Augustin Hadelich performed the Dvorák with the Fort Worth Symphony Orchestra

  • The Dallas Morning News: "With more tonal projection this time, Hadelich set lyrical music soaring sweetly, but he tossed off the fleet finale with apparently effortless élan. Harth-Bedoya and the orchestra collaborated savvily. For an encore, as on Friday, Hadelich whizzed and skittered through Paganini’s Fifth Caprice with jaw-dropping brilliance."
  • Fort Worth Star-Telegram: " Hadelich played it with a warm and accurate tone and a mastery of technique that was thrilling....Hadelich brought down the house, as he had Friday night, with an encore: Paganini’s Caprice No. 5, in a stupendous performance."

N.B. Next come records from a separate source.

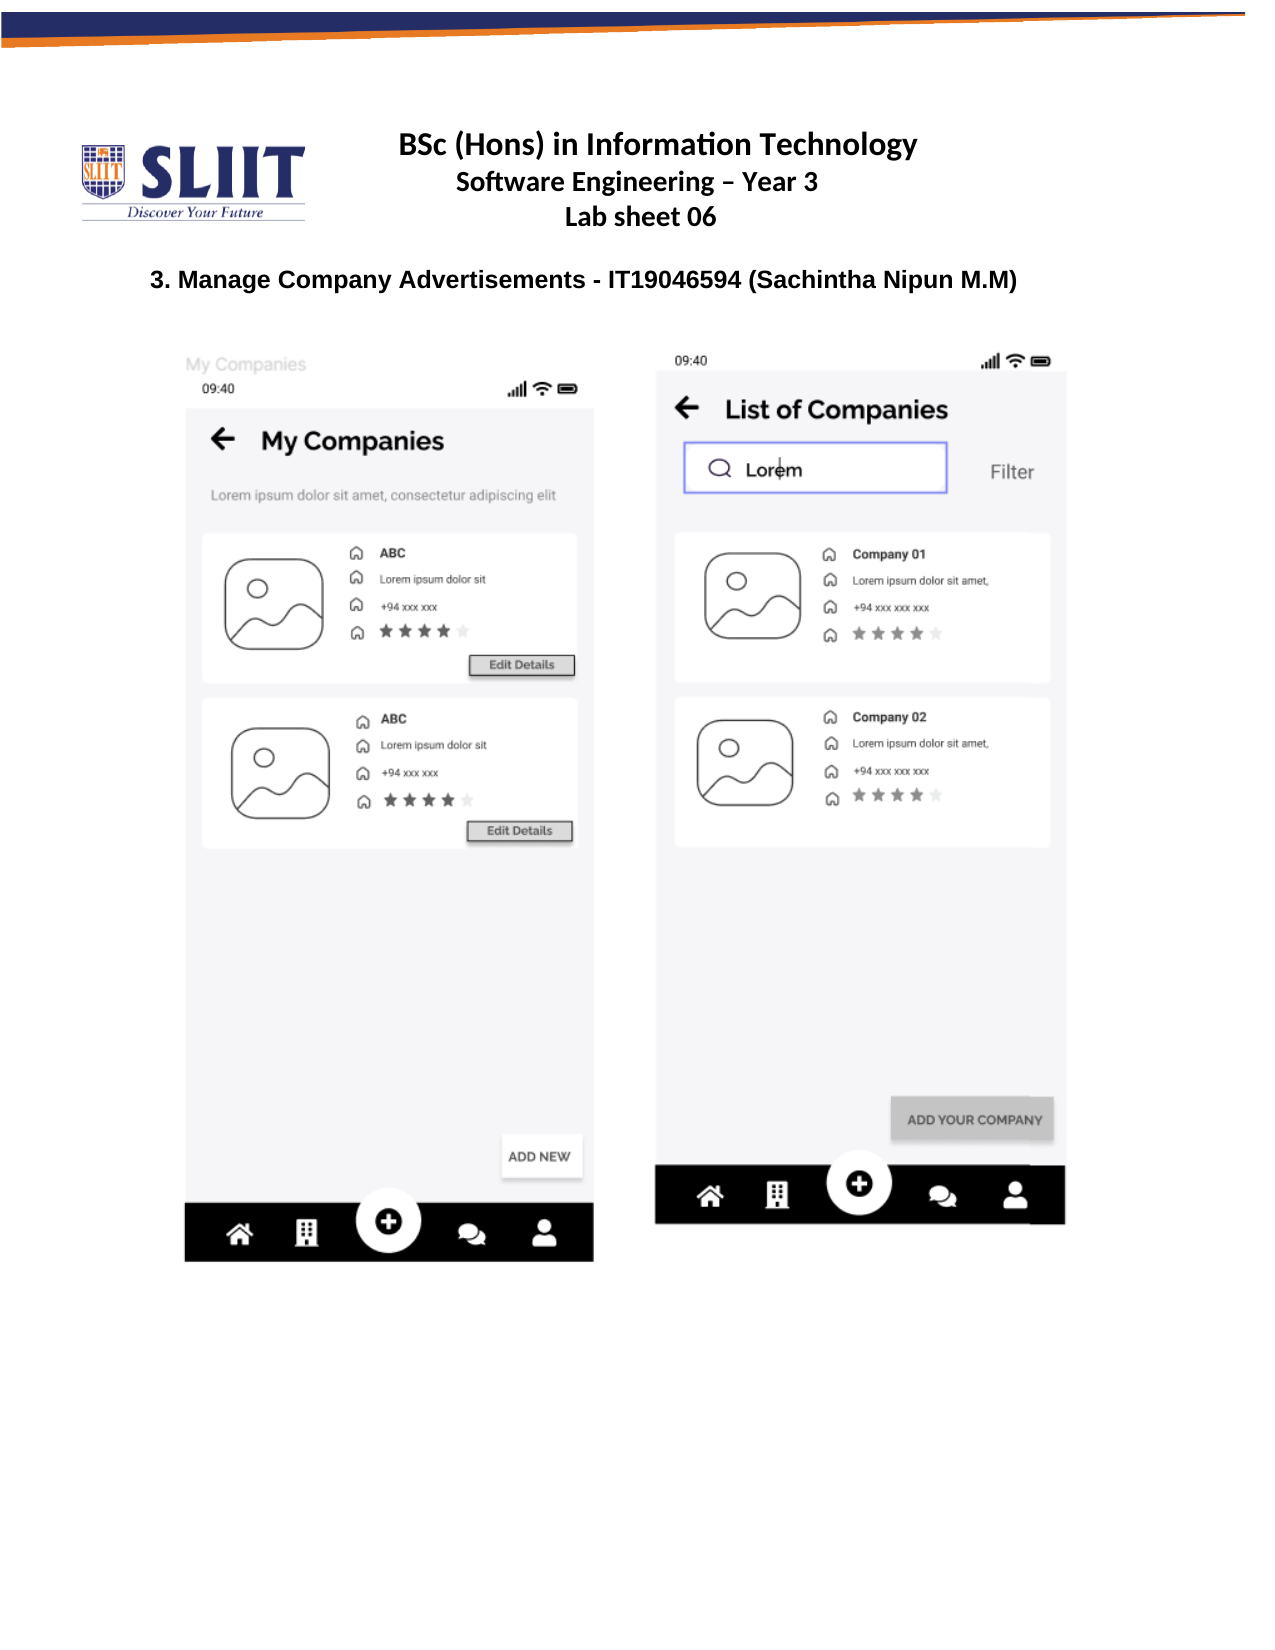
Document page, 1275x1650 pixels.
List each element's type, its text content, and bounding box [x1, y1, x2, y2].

picture [81, 145, 306, 221]
picture [1, 12, 1246, 48]
subtitle 3. Manage Company Advertisements - IT19046594 (Sachintha Nipun M.M) [150, 265, 1137, 293]
picture [150, 322, 1109, 1287]
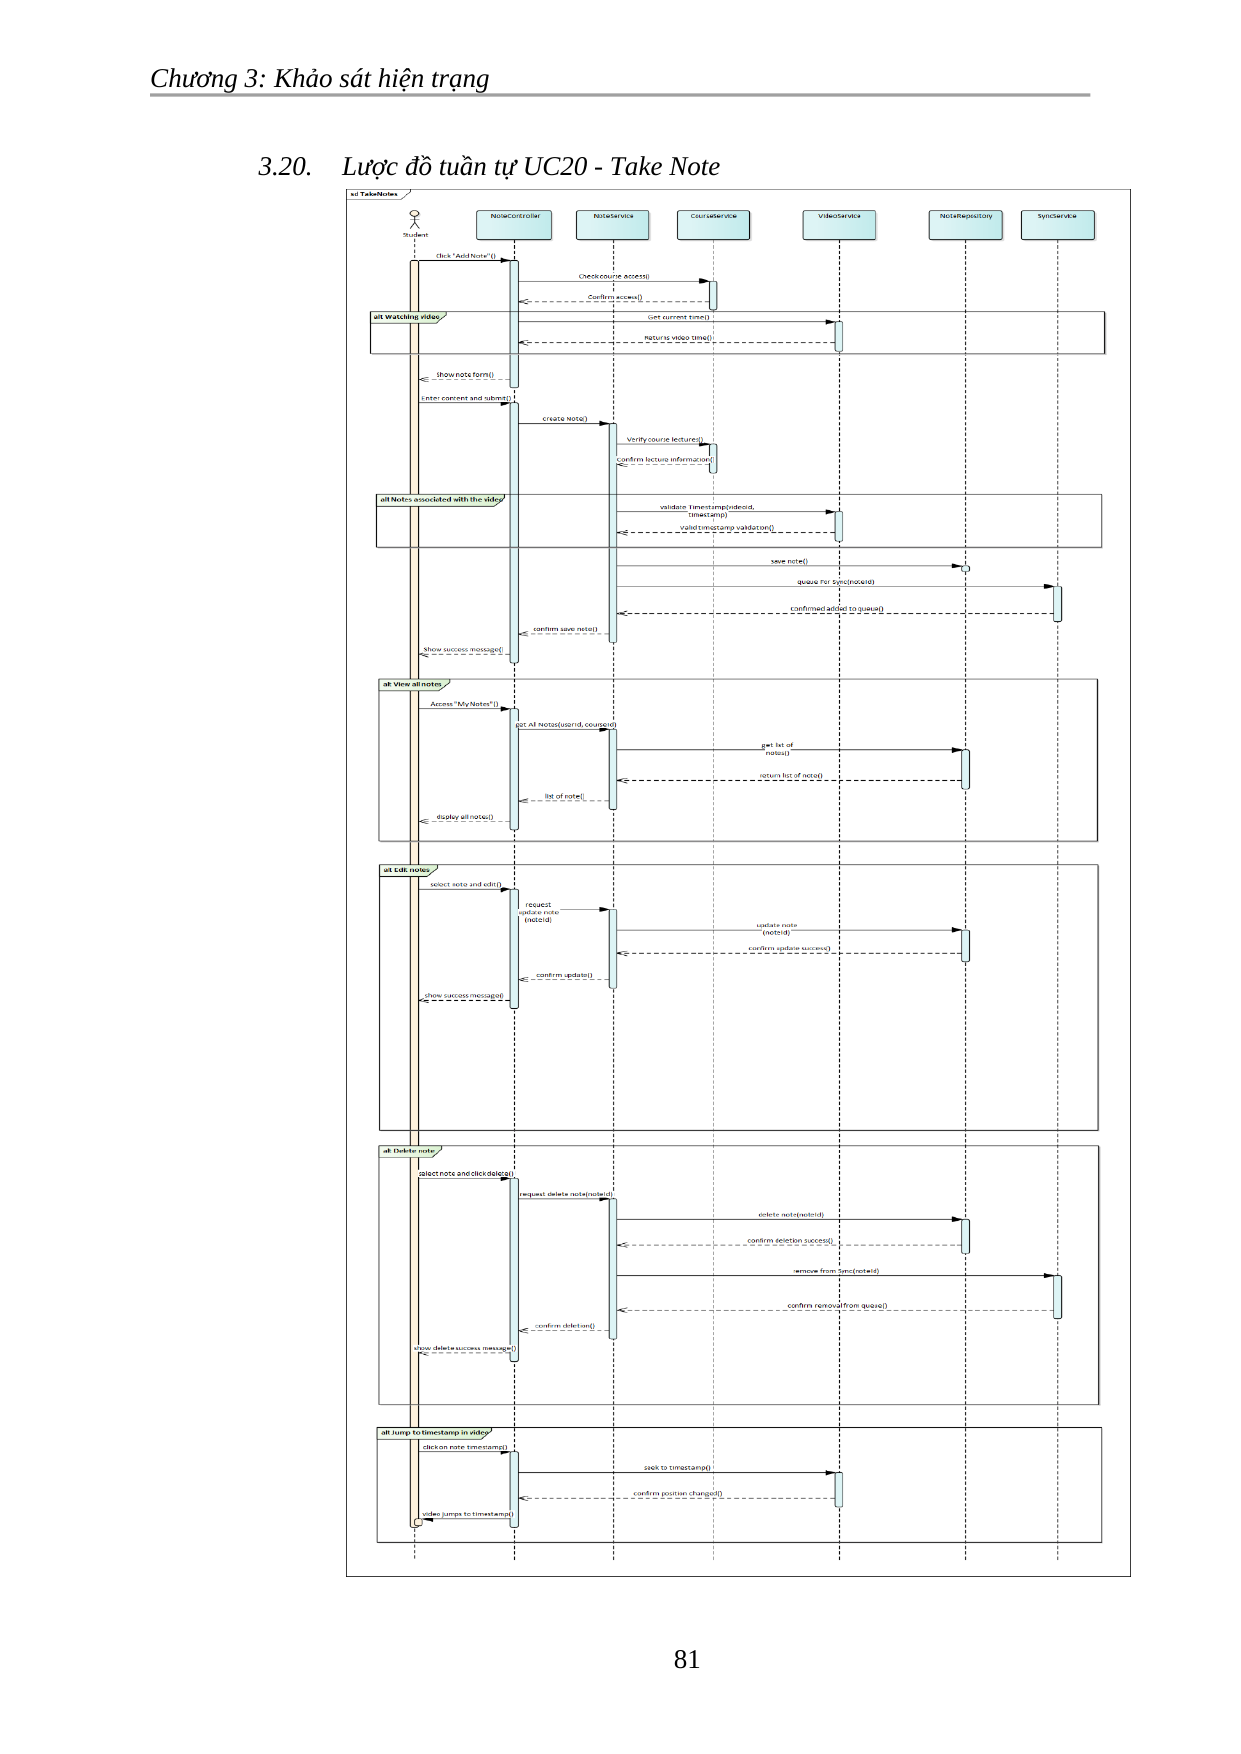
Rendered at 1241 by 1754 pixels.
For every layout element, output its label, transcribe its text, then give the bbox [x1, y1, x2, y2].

subtitle Lược đồ tuần tự UC20 - Take Note [312, 150, 1090, 181]
picture [341, 185, 1134, 1580]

Joshua Bell performed Mozart’s Sinfonia Concertante in E flat with the Mostly Mozart Festival Orchestra

  • The New York Times: "Wednesday’s concert was a reminder of (Bell's) irresistible talents: his unforced, easy playing and his choices of speed and volume, which are dramatic without feeling exaggerated or indulgent. Spinning out a golden wire of sound, he was answered by the coppery light char of Lawrence Power’s viola. If, in the final movement, it sometimes felt as if the two soloists were pressing a bit faster than the orchestra’s tempo, that added a feeling of urgency more than of uncertainty."

Patricia Kopatchinskaja performed the Martin with the Mostly Mozart Festival Orchestra

  • The New York Times: "The somber (Mozart) Requiem was preceded by more religious exploration: Frank Martin’s elegantly angular violin concerto, 'Polyptyque: Six Images of the Passion of Christ' (1973), with Patricia Kopatchinskaja a fiery soloist, unafraid of sounding raw and scorching. Its movements were divided by five shining chorales from Bach’s 'St. John Passion.' While this made for an illuminating conversation across two centuries — 'Polyptyque' restless and impassioned, the 'St. John Passion' heartbreakingly serene — even very good music can start seeming pallid this close to the best of Bach."

Itzhak Perlman performed Bach's Violin Concerto No. 1 with the Philadelphia Orchestra

  • Albany Times-Union: "The quality and character of Perlman's playing was somewhat inconsistent and took a while to find its mark, as has been the case with a number of his other local appearances. By the time the third and final movement reached a vigorous allegro, Perlman had also rallied."

Nicola Benedetti performed the Korngold with the Czech Philharmonic Orchestra

  • Herald Scotland: "Opportunities to hear Benedetti playing big pieces in such company can seem scarce, but this was not only the sort of expressive repertoire at which she excels, but also the piece she took into the pop chart, never mind the top of the classical one, at the heart of her Silver Violin album."

James Ehnes performed the Tchaikovsky with the Toronto Symphony Orchestra

  • National Post: "This acclaimed Canadian can make the relentless passagework of the first movement sound like music-making rather than bushwhacking. His way with the Canzonetta was sombre; the finale unfolded with engaging changes of tempo rather than as a mindless charge to the finish."

In other news, authorities have arrested two men in connection with the brutal murder last week of New York violinist Mary Whitaker, 61, who played with the Westchester Philharmonic and in the summer with the Chautauqua Symphony Orchestra. Her last concert there was the night before she was killed. This is one of the more detailed accounts of what happened, and it is quite disturbing: The New York Times. Our hearts go out to her family and friends.